## Task brief
Every line in the records below between the one holding "assign P2[2] = P1[2];" and the one holding "assign G2[9] = G1[9];", inclusive, is to be set down exactly; all other lines are to be left out.

++++ Supplied data ++++

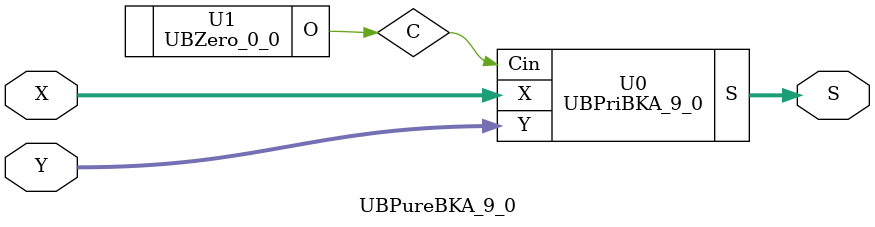
<source format=v>
/*----------------------------------------------------------------------------
  Copyright (c) 2021 Homma laboratory. All rights reserved.

  Top module: UBBKA_9_0_9_0

  Operand-1 length: 10
  Operand-2 length: 10
  Two-operand addition algorithm: Brent-Kung adder
----------------------------------------------------------------------------*/

module GPGenerator(Go, Po, A, B);
  output Go;
  output Po;
  input A;
  input B;
  assign Go = A & B;
  assign Po = A ^ B;
endmodule

module CarryOperator(Go, Po, Gi1, Pi1, Gi2, Pi2);
  output Go;
  output Po;
  input Gi1;
  input Gi2;
  input Pi1;
  input Pi2;
  assign Go = Gi1 | ( Gi2 & Pi1 );
  assign Po = Pi1 & Pi2;
endmodule

module UBPriBKA_9_0(S, X, Y, Cin);
  output [10:0] S;
  input Cin;
  input [9:0] X;
  input [9:0] Y;
  wire [9:0] G0;
  wire [9:0] G1;
  wire [9:0] G2;
  wire [9:0] G3;
  wire [9:0] G4;
  wire [9:0] G5;
  wire [9:0] G6;
  wire [9:0] P0;
  wire [9:0] P1;
  wire [9:0] P2;
  wire [9:0] P3;
  wire [9:0] P4;
  wire [9:0] P5;
  wire [9:0] P6;
  assign P1[0] = P0[0];
  assign G1[0] = G0[0];
  assign P1[2] = P0[2];
  assign G1[2] = G0[2];
  assign P1[4] = P0[4];
  assign G1[4] = G0[4];
  assign P1[6] = P0[6];
  assign G1[6] = G0[6];
  assign P1[8] = P0[8];
  assign G1[8] = G0[8];
  assign P2[0] = P1[0];
  assign G2[0] = G1[0];
  assign P2[1] = P1[1];
  assign G2[1] = G1[1];
  assign P2[2] = P1[2];
  assign G2[2] = G1[2];
  assign P2[4] = P1[4];
  assign G2[4] = G1[4];
  assign P2[5] = P1[5];
  assign G2[5] = G1[5];
  assign P2[6] = P1[6];
  assign G2[6] = G1[6];
  assign P2[8] = P1[8];
  assign G2[8] = G1[8];
  assign P2[9] = P1[9];
  assign G2[9] = G1[9];
  assign P3[0] = P2[0];
  assign G3[0] = G2[0];
  assign P3[1] = P2[1];
  assign G3[1] = G2[1];
  assign P3[2] = P2[2];
  assign G3[2] = G2[2];
  assign P3[3] = P2[3];
  assign G3[3] = G2[3];
  assign P3[4] = P2[4];
  assign G3[4] = G2[4];
  assign P3[5] = P2[5];
  assign G3[5] = G2[5];
  assign P3[6] = P2[6];
  assign G3[6] = G2[6];
  assign P3[8] = P2[8];
  assign G3[8] = G2[8];
  assign P3[9] = P2[9];
  assign G3[9] = G2[9];
  assign P4[0] = P3[0];
  assign G4[0] = G3[0];
  assign P4[1] = P3[1];
  assign G4[1] = G3[1];
  assign P4[2] = P3[2];
  assign G4[2] = G3[2];
  assign P4[3] = P3[3];
  assign G4[3] = G3[3];
  assign P4[4] = P3[4];
  assign G4[4] = G3[4];
  assign P4[5] = P3[5];
  assign G4[5] = G3[5];
  assign P4[6] = P3[6];
  assign G4[6] = G3[6];
  assign P4[7] = P3[7];
  assign G4[7] = G3[7];
  assign P4[8] = P3[8];
  assign G4[8] = G3[8];
  assign P4[9] = P3[9];
  assign G4[9] = G3[9];
  assign P5[0] = P4[0];
  assign G5[0] = G4[0];
  assign P5[1] = P4[1];
  assign G5[1] = G4[1];
  assign P5[2] = P4[2];
  assign G5[2] = G4[2];
  assign P5[3] = P4[3];
  assign G5[3] = G4[3];
  assign P5[4] = P4[4];
  assign G5[4] = G4[4];
  assign P5[6] = P4[6];
  assign G5[6] = G4[6];
  assign P5[7] = P4[7];
  assign G5[7] = G4[7];
  assign P5[8] = P4[8];
  assign G5[8] = G4[8];
  assign P6[0] = P5[0];
  assign G6[0] = G5[0];
  assign P6[1] = P5[1];
  assign G6[1] = G5[1];
  assign P6[3] = P5[3];
  assign G6[3] = G5[3];
  assign P6[5] = P5[5];
  assign G6[5] = G5[5];
  assign P6[7] = P5[7];
  assign G6[7] = G5[7];
  assign P6[9] = P5[9];
  assign G6[9] = G5[9];
  assign S[0] = Cin ^ P0[0];
  assign S[1] = ( G6[0] | ( P6[0] & Cin ) ) ^ P0[1];
  assign S[2] = ( G6[1] | ( P6[1] & Cin ) ) ^ P0[2];
  assign S[3] = ( G6[2] | ( P6[2] & Cin ) ) ^ P0[3];
  assign S[4] = ( G6[3] | ( P6[3] & Cin ) ) ^ P0[4];
  assign S[5] = ( G6[4] | ( P6[4] & Cin ) ) ^ P0[5];
  assign S[6] = ( G6[5] | ( P6[5] & Cin ) ) ^ P0[6];
  assign S[7] = ( G6[6] | ( P6[6] & Cin ) ) ^ P0[7];
  assign S[8] = ( G6[7] | ( P6[7] & Cin ) ) ^ P0[8];
  assign S[9] = ( G6[8] | ( P6[8] & Cin ) ) ^ P0[9];
  assign S[10] = G6[9] | ( P6[9] & Cin );
  GPGenerator U0 (G0[0], P0[0], X[0], Y[0]);
  GPGenerator U1 (G0[1], P0[1], X[1], Y[1]);
  GPGenerator U2 (G0[2], P0[2], X[2], Y[2]);
  GPGenerator U3 (G0[3], P0[3], X[3], Y[3]);
  GPGenerator U4 (G0[4], P0[4], X[4], Y[4]);
  GPGenerator U5 (G0[5], P0[5], X[5], Y[5]);
  GPGenerator U6 (G0[6], P0[6], X[6], Y[6]);
  GPGenerator U7 (G0[7], P0[7], X[7], Y[7]);
  GPGenerator U8 (G0[8], P0[8], X[8], Y[8]);
  GPGenerator U9 (G0[9], P0[9], X[9], Y[9]);
  CarryOperator U10 (G1[1], P1[1], G0[1], P0[1], G0[0], P0[0]);
  CarryOperator U11 (G1[3], P1[3], G0[3], P0[3], G0[2], P0[2]);
  CarryOperator U12 (G1[5], P1[5], G0[5], P0[5], G0[4], P0[4]);
  CarryOperator U13 (G1[7], P1[7], G0[7], P0[7], G0[6], P0[6]);
  CarryOperator U14 (G1[9], P1[9], G0[9], P0[9], G0[8], P0[8]);
  CarryOperator U15 (G2[3], P2[3], G1[3], P1[3], G1[1], P1[1]);
  CarryOperator U16 (G2[7], P2[7], G1[7], P1[7], G1[5], P1[5]);
  CarryOperator U17 (G3[7], P3[7], G2[7], P2[7], G2[3], P2[3]);
  CarryOperator U18 (G5[5], P5[5], G4[5], P4[5], G4[3], P4[3]);
  CarryOperator U19 (G5[9], P5[9], G4[9], P4[9], G4[7], P4[7]);
  CarryOperator U20 (G6[2], P6[2], G5[2], P5[2], G5[1], P5[1]);
  CarryOperator U21 (G6[4], P6[4], G5[4], P5[4], G5[3], P5[3]);
  CarryOperator U22 (G6[6], P6[6], G5[6], P5[6], G5[5], P5[5]);
  CarryOperator U23 (G6[8], P6[8], G5[8], P5[8], G5[7], P5[7]);
endmodule

module UBZero_0_0(O);
  output [0:0] O;
  assign O[0] = 0;
endmodule

module UBBKA_9_0_9_0 (S, X, Y);
  output [10:0] S;
  input [9:0] X;
  input [9:0] Y;
  UBPureBKA_9_0 U0 (S[10:0], X[9:0], Y[9:0]);
endmodule

module UBPureBKA_9_0 (S, X, Y);
  output [10:0] S;
  input [9:0] X;
  input [9:0] Y;
  wire C;
  UBPriBKA_9_0 U0 (S, X, Y, C);
  UBZero_0_0 U1 (C);
endmodule


</source>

++++

## Response box
  assign P2[2] = P1[2];
  assign G2[2] = G1[2];
  assign P2[4] = P1[4];
  assign G2[4] = G1[4];
  assign P2[5] = P1[5];
  assign G2[5] = G1[5];
  assign P2[6] = P1[6];
  assign G2[6] = G1[6];
  assign P2[8] = P1[8];
  assign G2[8] = G1[8];
  assign P2[9] = P1[9];
  assign G2[9] = G1[9];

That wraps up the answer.